Document passage START

콘텐츠로 이동

Monitoring EKS workloads for Network performance issues

Monitoring CoreDNS traffic for DNS throttling issues

Running DNS intensive workloads can sometimes experience intermittent CoreDNS failures due to DNS throttling, and this can impact applications where you may encounter occasional UnknownHostException errors.

The Deployment for CoreDNS has an anti-affinity policy that instructs the Kubernetes scheduler to run instances of CoreDNS on separate worker nodes in the cluster, i.e. it should avoid co-locating replicas on the same worker node. This effectively reduces the number of DNS queries per network interface because traffic from each replica is routed through a different ENI. If you notice that DNS queries are being throttled because of the 1024 packets per second limit, you can 1) try increasing the number of CoreDNS replicas or 2) implement NodeLocal DNSCache. See Monitor CoreDNS Metrics for further information.

Challenge

  • Packet drop happens in seconds and it can be tricky for us to properly monitor these patterns to determine if DNS throttling is actually happening.
  • DNS queries are throttled at the elastic network interface level. So, throttled queries don't appear in the query logging.
  • Flow logs do not capture all IP traffic. E.g. Traffic generated by instances when they contact the Amazon DNS server. If you use your own DNS server, then all traffic to that DNS server is logged

Solution

An easy way to identify the DNS throttling issues in worker nodes is by capturing linklocal_allowance_exceeded metric. The linklocal_allowance_exceeded is number of packets dropped because the PPS of the traffic to local proxy services exceeded the maximum for the network interface. This impacts traffic to the DNS service, the Instance Metadata Service, and the Amazon Time Sync Service. Instead of tracking this event real-time, we can stream this metric to Amazon Managed Service for Prometheus as well and can have them visualized in Amazon Managed Grafana

Monitoring DNS query delays using Conntrack metrics

Another metric that can help in monitoring the CoreDNS throttling / query delay are conntrack_allowance_available and conntrack_allowance_exceeded. Connectivity failures caused by exceeding Connections Tracked allowances can have a larger impact than those resulting from exceeding other allowances. When relying on TCP to transfer data, packets that are queued or dropped due to exceeding EC2 instance network allowances, such as Bandwidth, PPS, etc., are typically handled gracefully thanks to TCP’s congestion control capabilities. Impacted flows will be slowed down, and lost packets will be retransmitted. However, when an instance exceeds its Connections Tracked allowance, no new connections can be established until some of the existing ones are closed to make room for new connections.

Document passage END

- **Required actions**
**1.** Reproduce the section of the EKS network monitoring text that begins with the words "Monitoring CoreDNS traffic" and stops after the words "for further information.".
**2.** In the EKS network monitoring text, which metric counts packets dropped because traffic to local proxy services exceeded the network interface's packets-per-second maximum?
**3.** Extend the EKS network monitoring text, picking up after its final sentence.

Information provided START

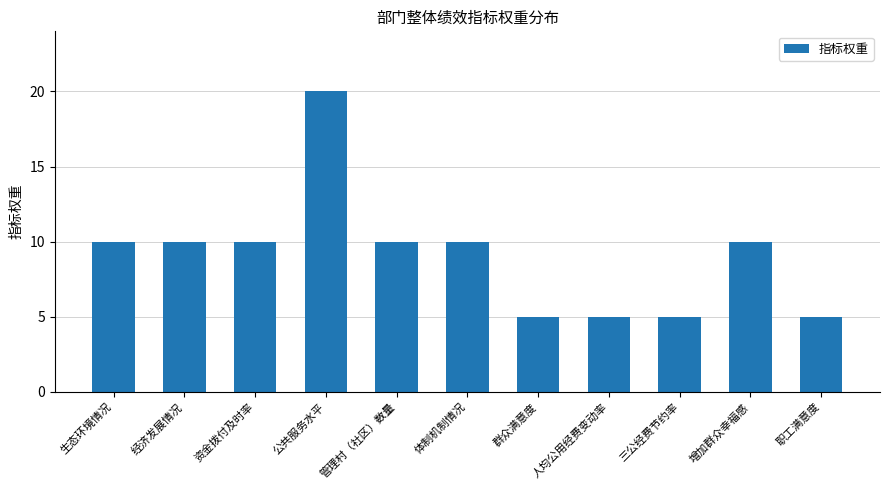

The chart shows a value of 7 at 体制机制情况. True or false?

False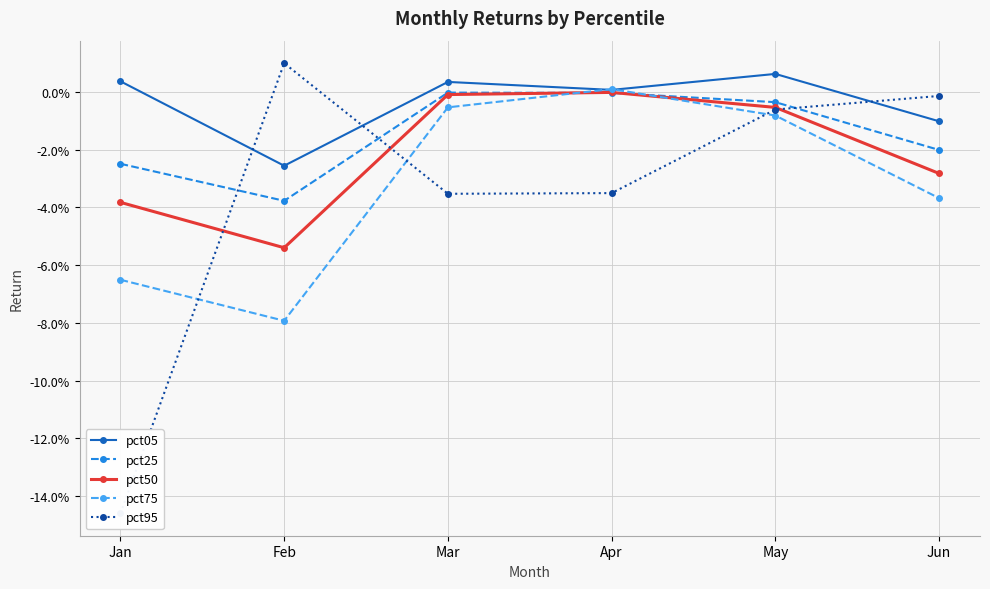

What is the difference between the second highest and second lowest values in the pct75 series?

0.1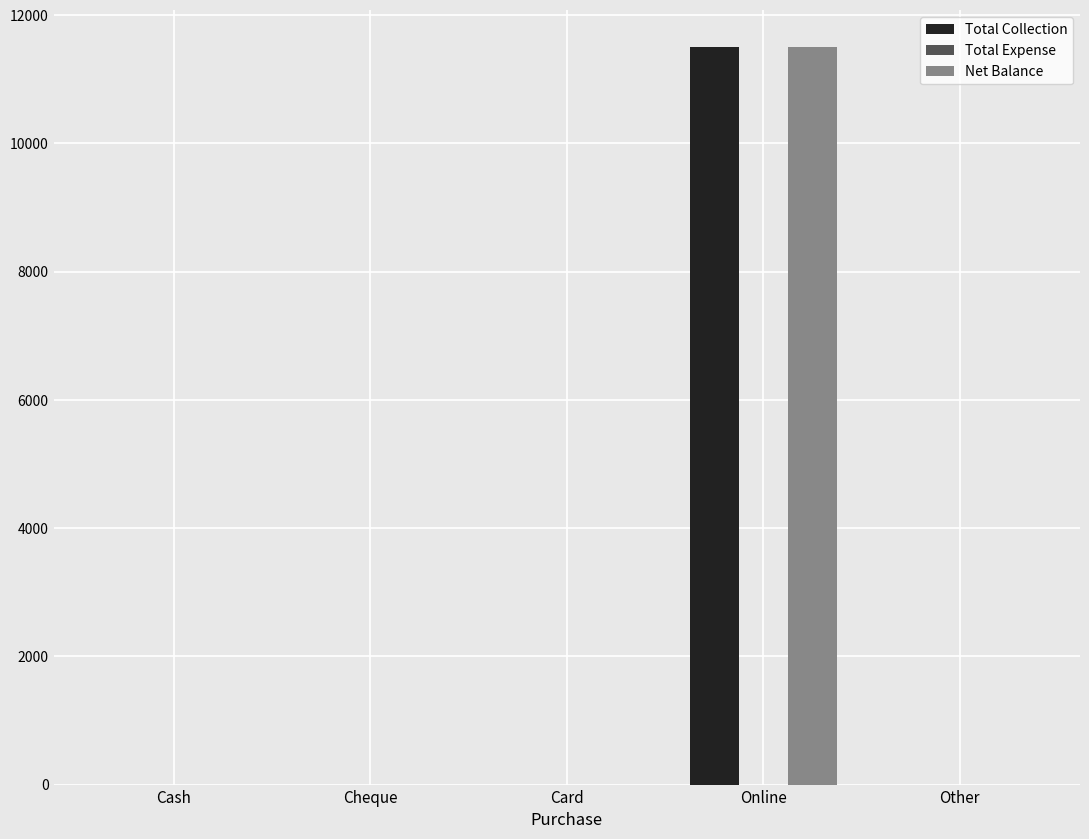

At which category is the sum across all series the highest?

Online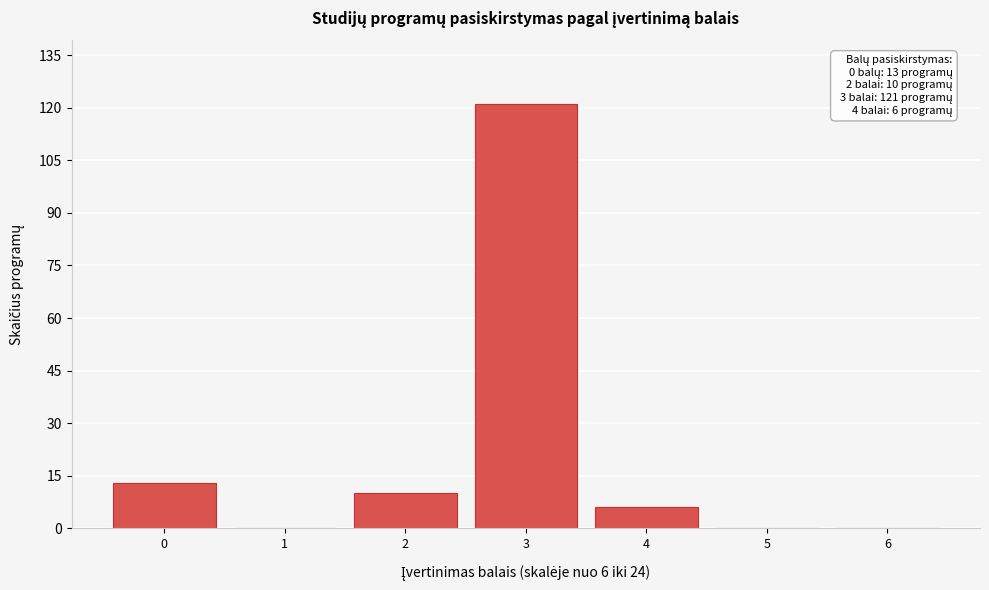

The value at 4 is 11. True or false?

False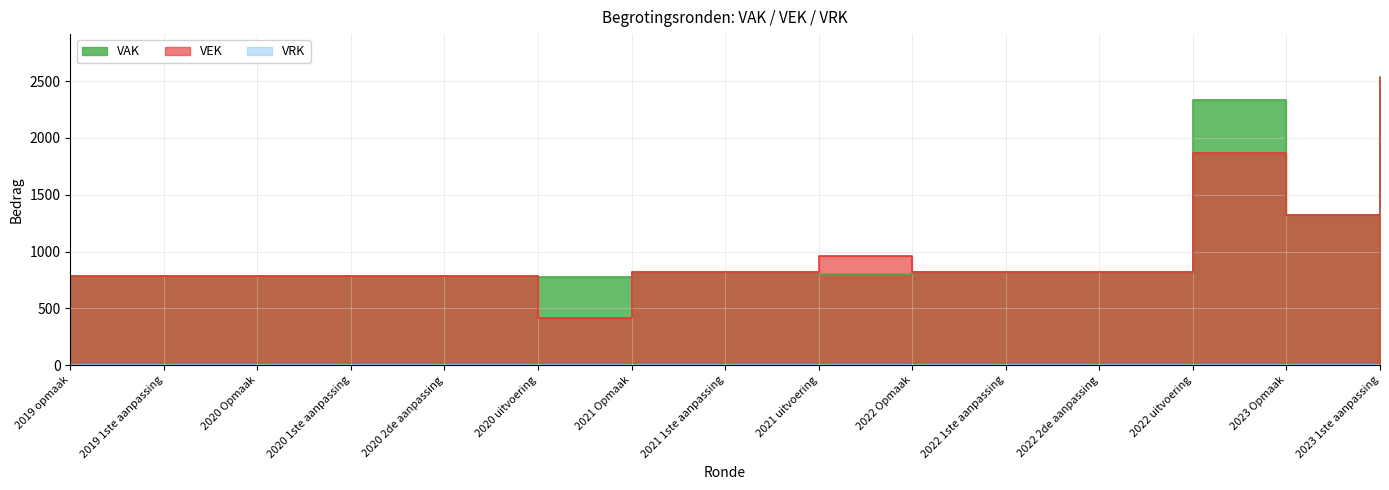

Is it true that VEK equals 379 at 2019 1ste aanpassing?

False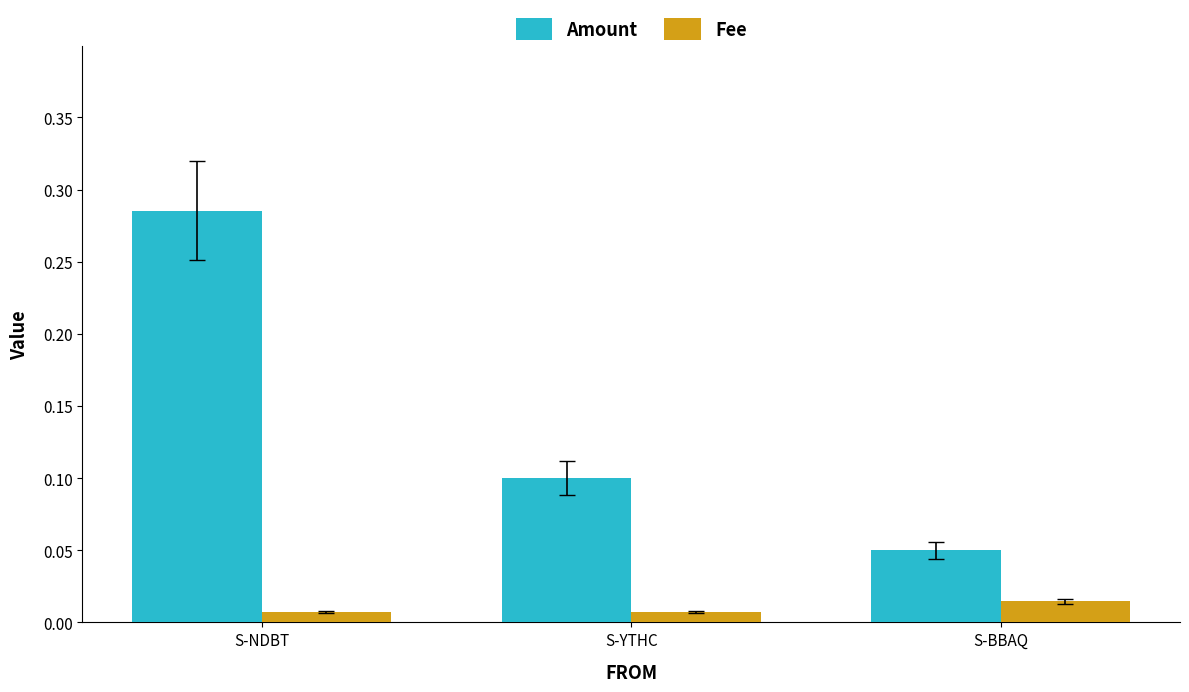

How many bars are there in total?

6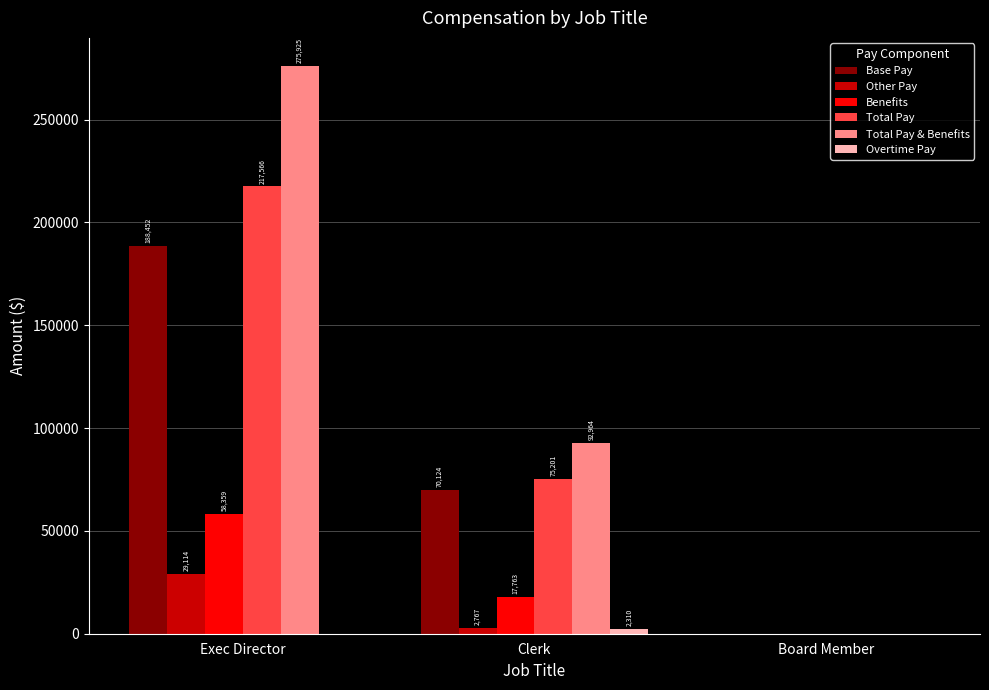

At which category is the sum across all series the highest?

Exec Director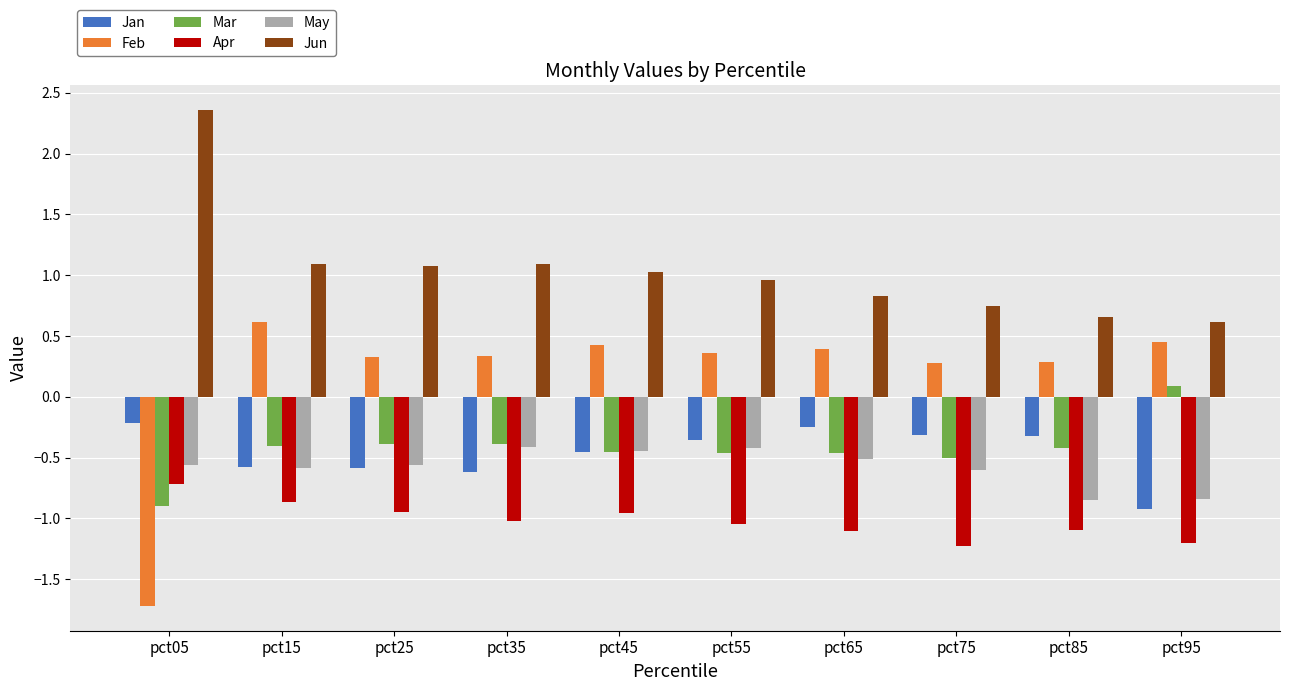

Which series has the largest total across all categories?

Jun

Information provided END

- **Responses per task**
**1.**
Monitoring CoreDNS traffic for DNS throttling issues

Running DNS intensive workloads can sometimes experience intermittent CoreDNS failures due to DNS throttling, and this can impact applications where you may encounter occasional UnknownHostException errors.

The Deployment for CoreDNS has an anti-affinity policy that instructs the Kubernetes scheduler to run instances of CoreDNS on separate worker nodes in the cluster, i.e. it should avoid co-locating replicas on the same worker node. This effectively reduces the number of DNS queries per network interface because traffic from each replica is routed through a different ENI. If you notice that DNS queries are being throttled because of the 1024 packets per second limit, you can 1) try increasing the number of CoreDNS replicas or 2) implement NodeLocal DNSCache. See Monitor CoreDNS Metrics for further information.

**2.** linklocal_allowance_exceeded

**3.**
conntrack_allowance_available and conntrack_allowance_exceeded helps customers in monitoring the connections tracked allowance which varies for every instance. These network performance metrics give customers visibility into the number of packets queued or dropped when an instance’s networking allowances, such as Network Bandwidth, Packets-Per-Second (PPS), Connections Tracked, and Link-local service access (Amazon DNS, Instance Meta Data Service, Amazon Time Sync) are exceeded

conntrack_allowance_available is the number of tracked connections that can be established by the instance before hitting the Connections Tracked allowance of that instance type (supported for nitro-based instance only). conntrack_allowance_exceeded is the number of packets dropped because connection tracking exceeded the maximum for the instance and new connections could not be established.

Other important Network performance metrics

Other important network performance metrics include:

bw_in_allowance_exceeded (ideal value of the metric should be zero) is the number of packets queued and/or dropped because the inbound aggregate bandwidth exceeded the maximum for the instance

bw_out_allowance_exceeded (ideal value of the metric should be zero) is the number of packets queued and/or dropped because the outbound aggregate bandwidth exceeded the maximum for the instance

pps_allowance_exceeded (ideal value of the metric should be zero) is the number of packets queued and/or dropped because the bidirectional PPS exceeded the maximum for the instance

Capturing the metrics to monitor workloads for network performance issues

The Elastic Network Adapter (ENA ) driver publishes network performance metrics discussed above from the instances where they are enabled. All the network performance metrics can be published to CloudWatch using the CloudWatch agent. Please refer to the blog for more information.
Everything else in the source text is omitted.